**Travail demandé**
- 1) Relevez toutes les personnes nommées dans l'extrait sur l'historiographie du Premier Empire en Bretagne.
- 2) Dans l'extrait sur l'historiographie du Premier Empire en Bretagne, reformulez en trois points concis le paragraphe qui commence par « Contrairement aux visées régionalistes de Brékilien », en conservant ses informations principales.

Cette politisation très forte du Premier Empire trouve un écho différent en Bretagne. Alors qu’en 1957, dans son Histoire de Bretagne, l’historien Armand Rébillon mentionnait à peine le Premier Empire, les années 1970 représentent un contexte particulier de redécouverte et de revalorisation des identités régionales, face au début de la mondialisation, mais surtout suite à l’urbanisation extrêmement rapide du pays, qui entraîne la disparition des traditions rurales. Les ouvrages d’histoire régionale cherchent désormais à revendiquer une identité bretonne, celle d’un peuple constamment insoumis et épris de liberté, qui à chaque époque n’a eu de cesse de se battre pour préserver ses droits du gouvernement français. Le Premier Empire étant déjà une période extrêmement politisée, son écriture ne pouvait que refléter ces opinions. C’est dans ce cadre qu’il faut comprendre l’Histoire de la Bretagne et des pays celtiques, paru en 1975 dans la maison d’édition Skol Vreizh, qui s’est créée dans les années 1950 dans le mouvement Ar Falz, une organisation bretonne qui souhaitait développer et favoriser l’enseignement du breton.
Dans le tome IV de leur Histoire de la Bretagne, consacré au XIXe siècle, les auteurs retiennent de l’Empire la disparition des spécificités régionales, par la nomination de préfets, évêques et professeurs non bretons, et l’exclusion de la langue bretonne dans l’enseignement, ce qui est historiquement exact. Mais le style et la manière d’aborder ces faits ne cachent pas une certaine relecture de la période. Ainsi, ils mentionnent le fait que « le seul bâtiment public édifié à Brest pendant cette période a été la prison de Pontaniou ! », ce qui est vrai, mais ils ne soufflent en revanche pas mot de la construction de Napoléonville et du soutien de ses habitants à la République, puis à l’Empire. Le bilan de l’époque est jugé désastreux, les auteurs allant jusqu’à sous-entendre que les Bretons ont servi les intérêts d’étrangers opposants, et par-là même contribué à ce désastre :
« n’ont-ils pas, par inconscience ou manque de sens politique, oublié les intérêts profonds de leur pays, à son plus grand préjudice ? ». Si l’historiographie parisienne était nationaliste, cet ouvrageci l’est aussi, mais d’un nationalisme breton.
Contrairement aux visées régionalistes de Brékilien, Legrand a le mérite de garder un regard plus impartial sur la période, sans cependant cesser d’être critique. En revanche, sa démarche n’est pas qu’historienne, elle a également une visée plus mémorielle, voire personnelle. Dans son ouvrage, elle cherche également à retracer l’histoire de sa propre famille. Les derniers mots du livre sont d’ailleurs pour ses ancêtres : « Aujourd’hui me reviennent en écho les propos de ma grandmère maternelle, Philomène Morio, décédée en 1979, concédant que la vie de son grand-père, soldat de l’Empire, n’était surtout pas à considérer comme appartenant au bon vieux temps ! ».

**Données affichées**
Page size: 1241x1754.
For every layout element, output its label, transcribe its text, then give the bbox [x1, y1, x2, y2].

**Corrigés**
- 1)
- Armand Rébillon
- Brékilien
- Legrand
- Philomène Morio

- 2)
- Contrairement à Brékilien et à ses visées régionalistes, Legrand porte sur la période un regard plus impartial, tout en restant critique.
- Sa démarche n'est pas seulement historienne. Elle est aussi mémorielle, voire personnelle, puisque l'ouvrage retrace l'histoire de sa propre famille.
- Le livre s'achève sur ses ancêtres, avec le souvenir de sa grand-mère maternelle, Philomène Morio, décédée en 1979. Celle-ci estimait que la vie de son grand-père, soldat de l'Empire, n'appartenait pas au bon vieux temps.